━━━ Material provided

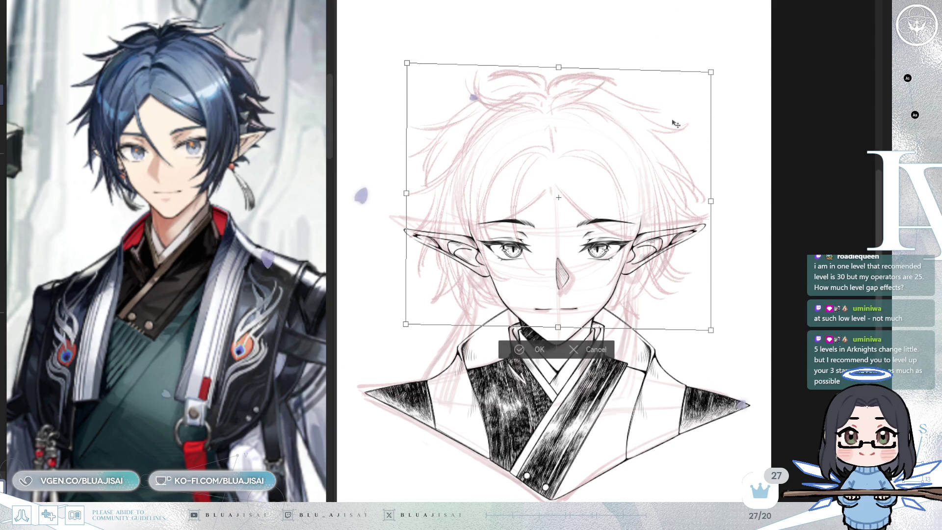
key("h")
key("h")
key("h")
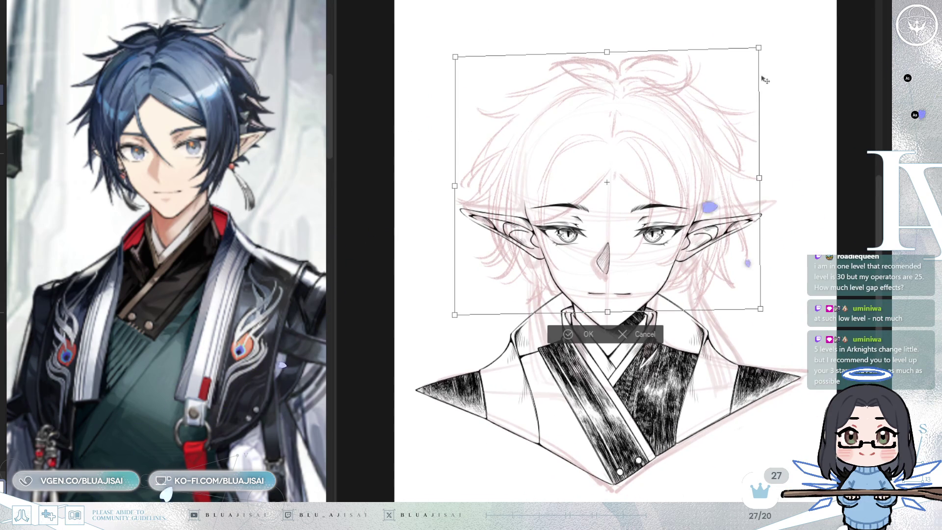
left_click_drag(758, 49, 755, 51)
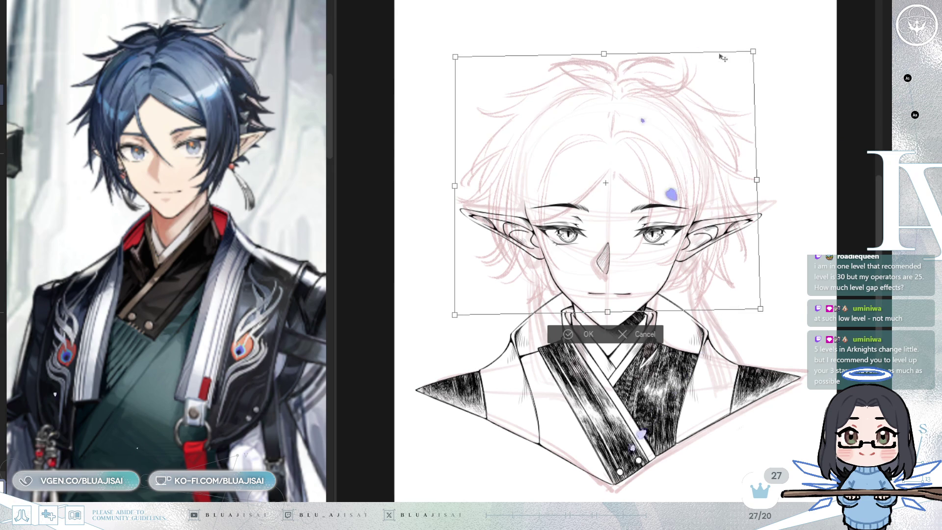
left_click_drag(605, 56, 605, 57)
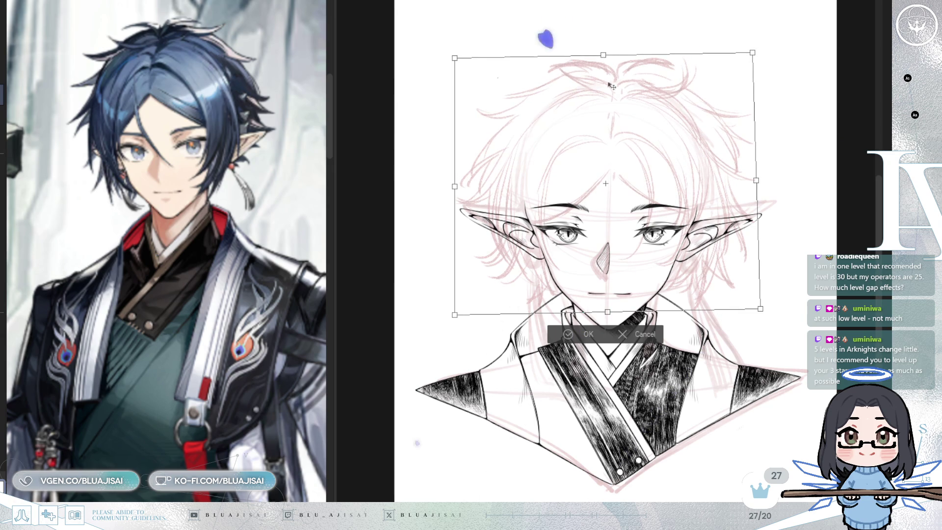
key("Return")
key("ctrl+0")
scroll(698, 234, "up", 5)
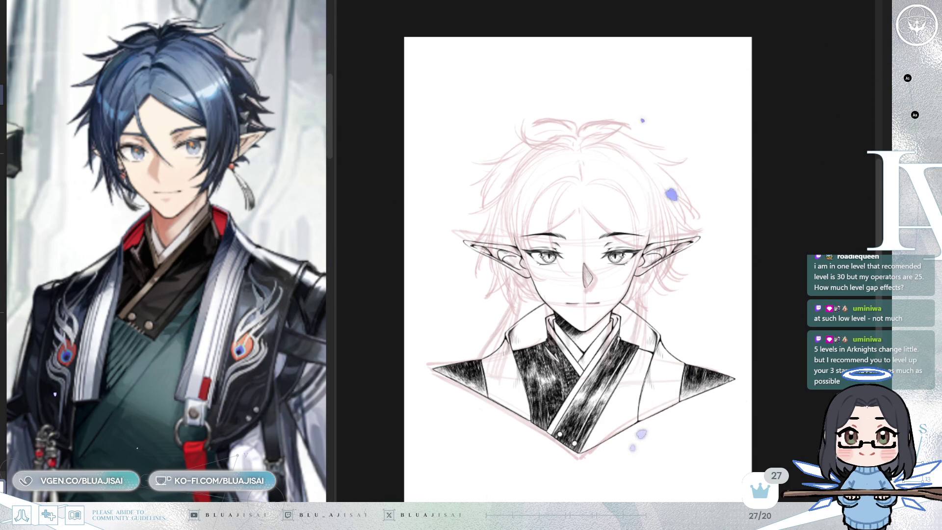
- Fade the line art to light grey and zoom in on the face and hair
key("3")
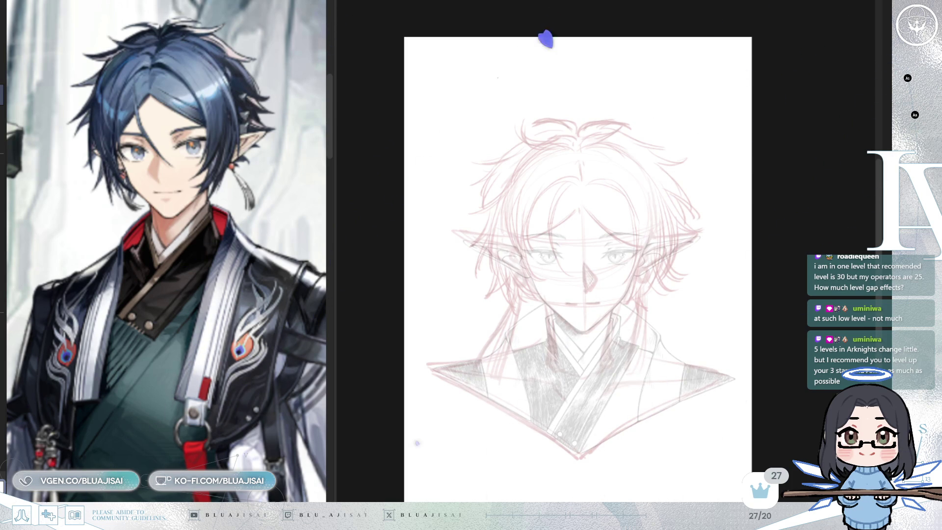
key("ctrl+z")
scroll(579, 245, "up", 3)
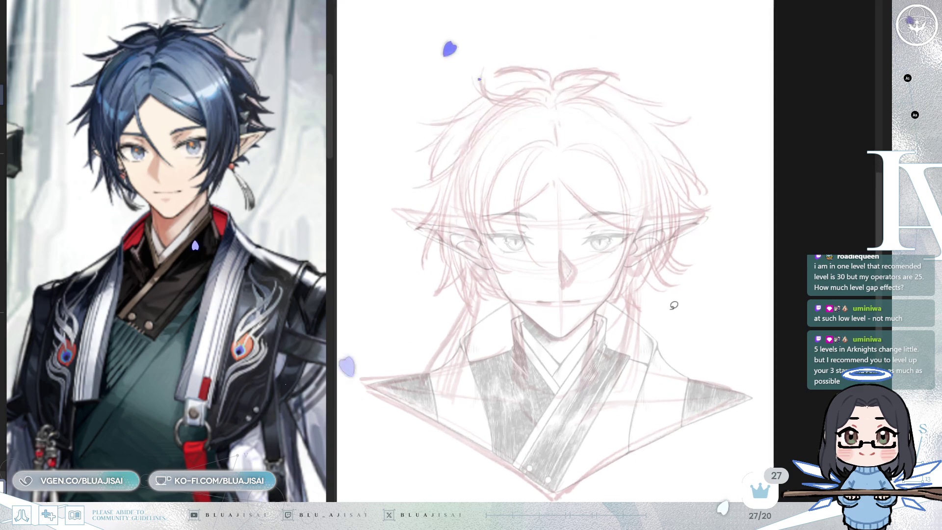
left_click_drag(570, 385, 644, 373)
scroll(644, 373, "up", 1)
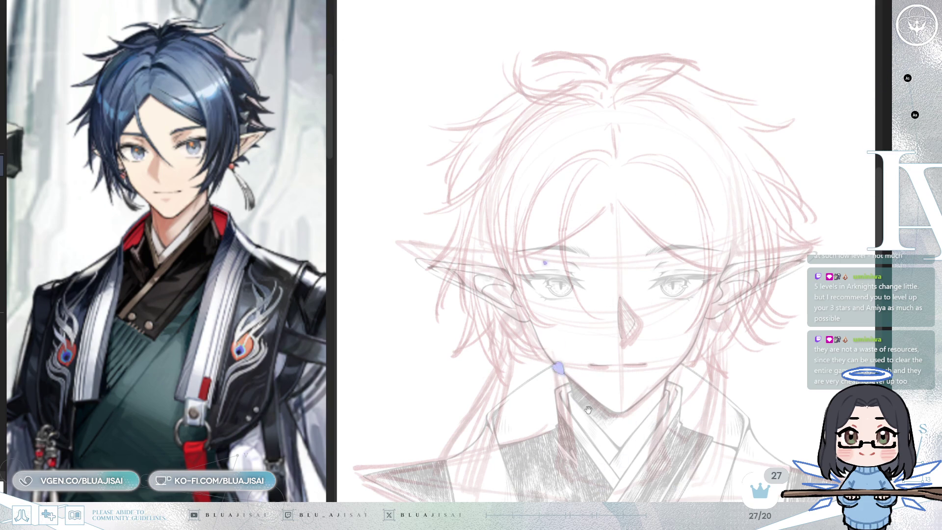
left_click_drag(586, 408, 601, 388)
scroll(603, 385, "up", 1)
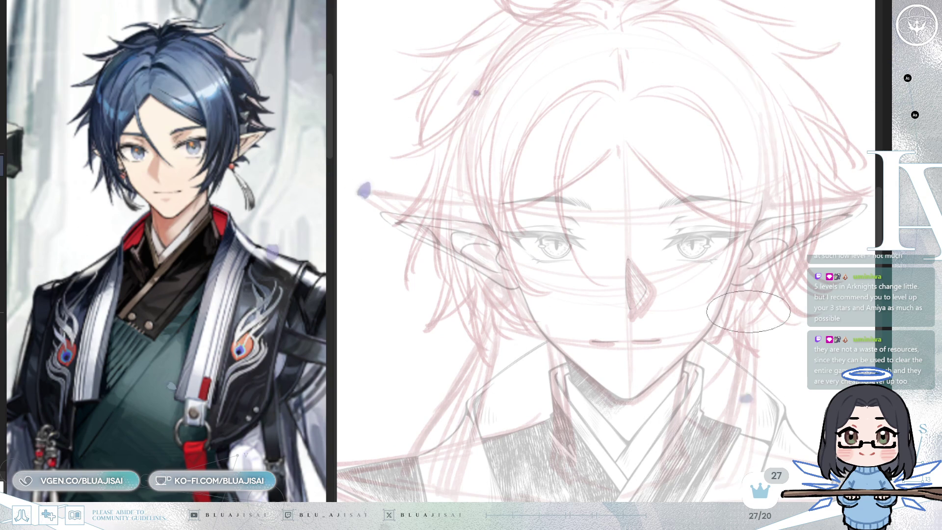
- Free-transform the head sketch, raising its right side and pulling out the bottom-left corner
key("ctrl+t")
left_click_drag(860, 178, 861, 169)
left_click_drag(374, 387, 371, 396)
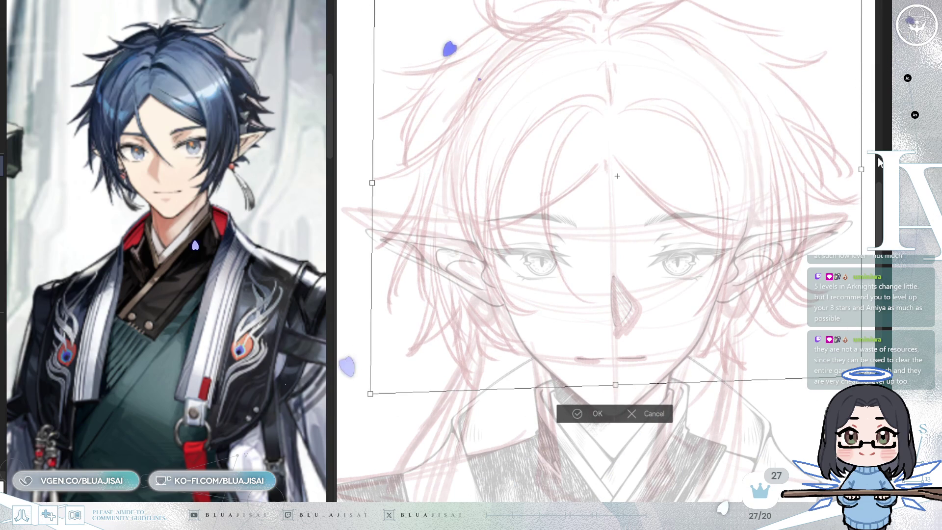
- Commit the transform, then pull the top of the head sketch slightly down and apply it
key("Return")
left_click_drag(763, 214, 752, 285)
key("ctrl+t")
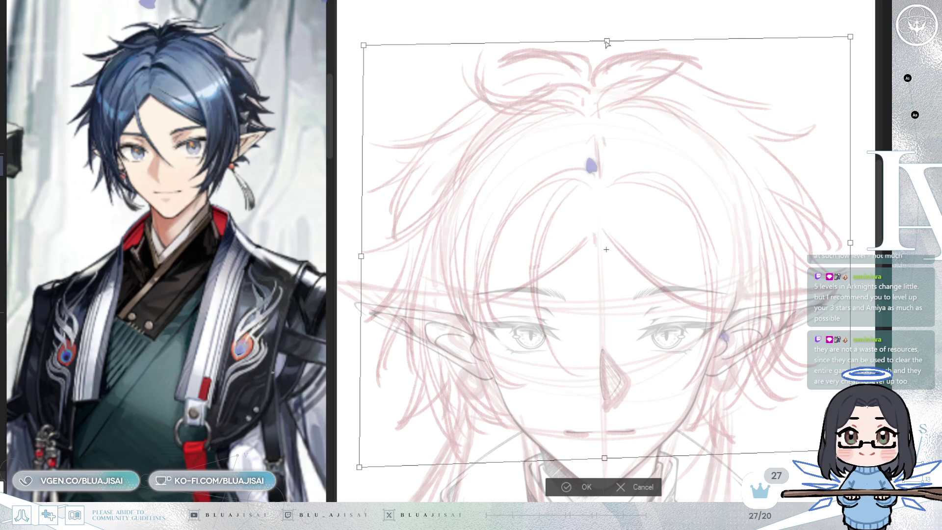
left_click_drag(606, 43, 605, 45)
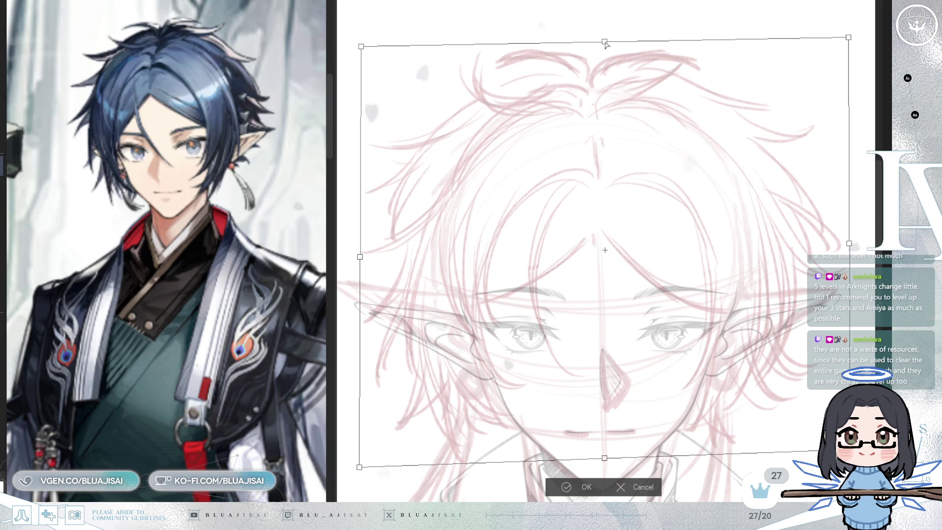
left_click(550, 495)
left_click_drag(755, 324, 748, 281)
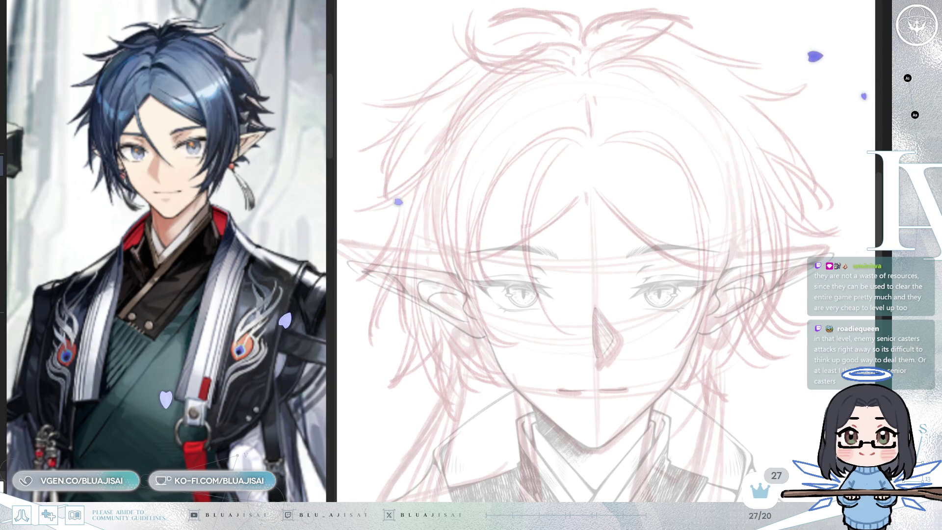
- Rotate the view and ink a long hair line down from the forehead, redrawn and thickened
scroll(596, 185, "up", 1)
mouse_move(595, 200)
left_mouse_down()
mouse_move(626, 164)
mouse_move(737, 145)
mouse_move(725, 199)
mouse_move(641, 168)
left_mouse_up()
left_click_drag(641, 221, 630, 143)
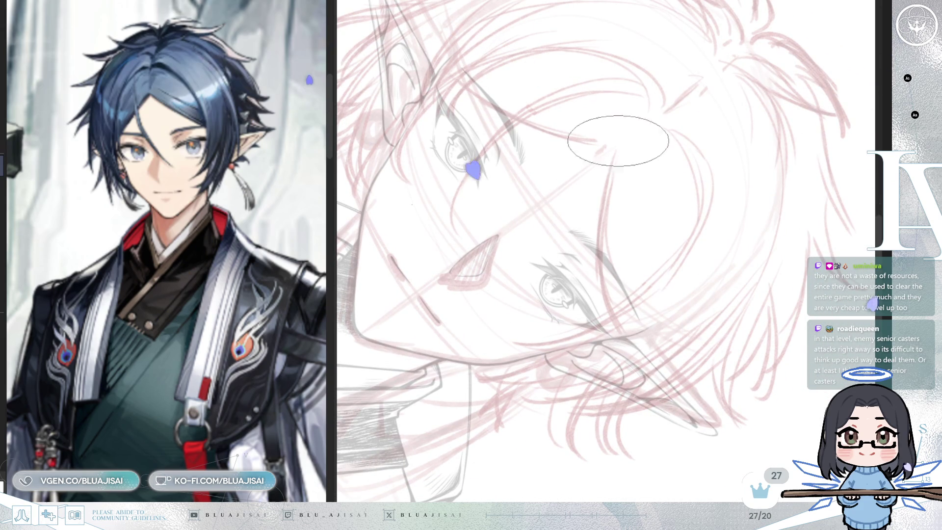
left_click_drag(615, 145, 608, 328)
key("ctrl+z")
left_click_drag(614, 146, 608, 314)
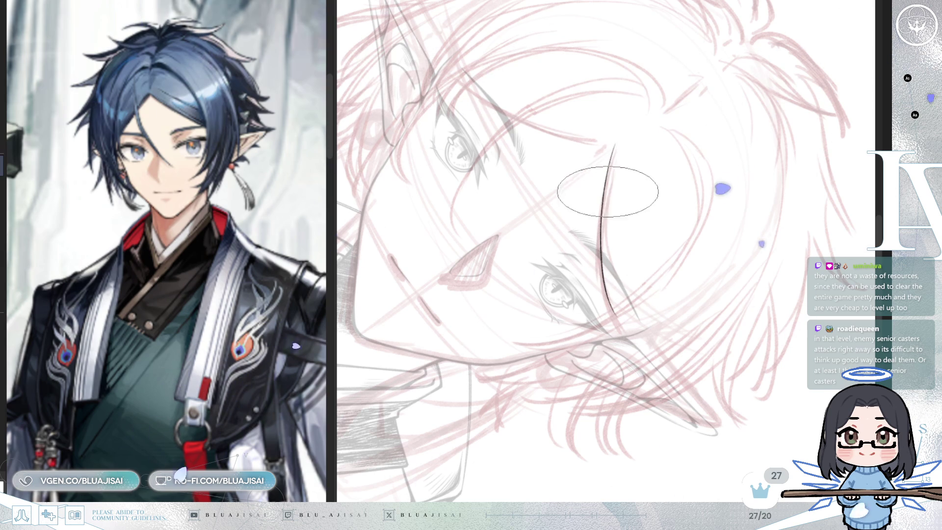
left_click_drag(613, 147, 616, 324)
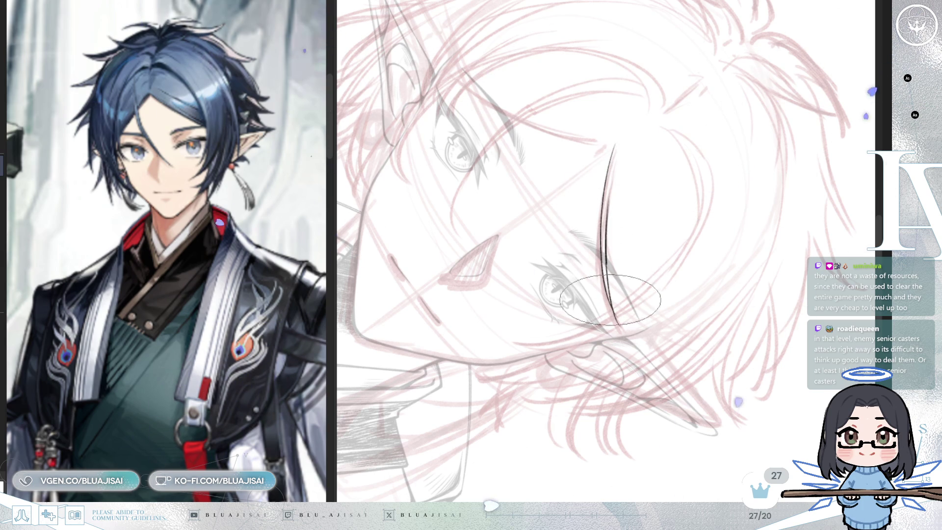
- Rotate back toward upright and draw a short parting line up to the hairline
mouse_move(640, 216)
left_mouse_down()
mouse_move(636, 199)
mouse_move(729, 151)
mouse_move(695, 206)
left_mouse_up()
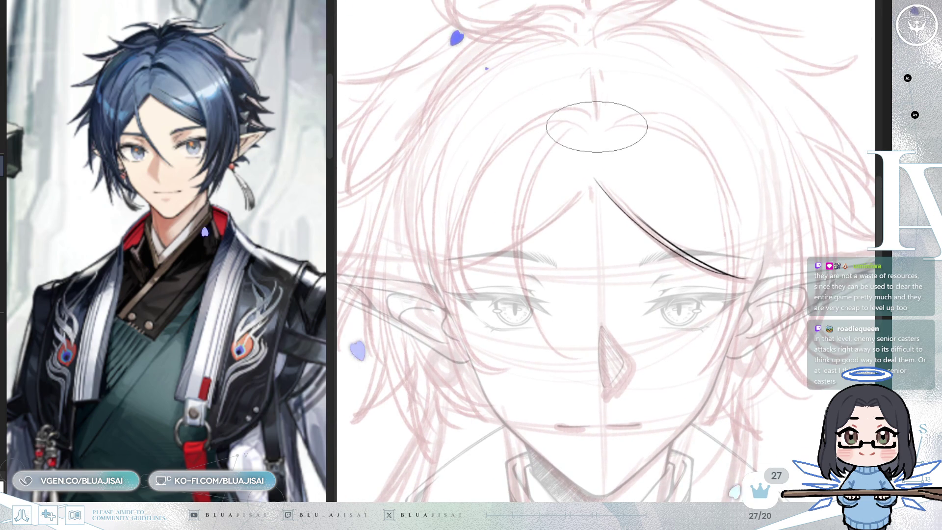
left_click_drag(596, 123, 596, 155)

━━━━━━

**Problem requirements**
Although the records hold pictures, return only what remains, word for word.

**Result of the exercise**
key("h")
key("h")
key("h")
left_click_drag(758, 49, 755, 51)
left_click_drag(605, 56, 605, 57)
key("Return")
key("ctrl+0")
scroll(698, 234, "up", 5)
- Fade the line art to light grey and zoom in on the face and hair
key("3")
key("ctrl+z")
scroll(579, 245, "up", 3)
left_click_drag(570, 385, 644, 373)
scroll(644, 373, "up", 1)
left_click_drag(586, 408, 601, 388)
scroll(603, 385, "up", 1)
- Free-transform the head sketch, raising its right side and pulling out the bottom-left corner
key("ctrl+t")
left_click_drag(860, 178, 861, 169)
left_click_drag(374, 387, 371, 396)
- Commit the transform, then pull the top of the head sketch slightly down and apply it
key("Return")
left_click_drag(763, 214, 752, 285)
key("ctrl+t")
left_click_drag(606, 43, 605, 45)
left_click(550, 495)
left_click_drag(755, 324, 748, 281)
- Rotate the view and ink a long hair line down from the forehead, redrawn and thickened
scroll(596, 185, "up", 1)
mouse_move(595, 200)
left_mouse_down()
mouse_move(626, 164)
mouse_move(737, 145)
mouse_move(725, 199)
mouse_move(641, 168)
left_mouse_up()
left_click_drag(641, 221, 630, 143)
left_click_drag(615, 145, 608, 328)
key("ctrl+z")
left_click_drag(614, 146, 608, 314)
left_click_drag(613, 147, 616, 324)
- Rotate back toward upright and draw a short parting line up to the hairline
mouse_move(640, 216)
left_mouse_down()
mouse_move(636, 199)
mouse_move(729, 151)
mouse_move(695, 206)
left_mouse_up()
left_click_drag(596, 123, 596, 155)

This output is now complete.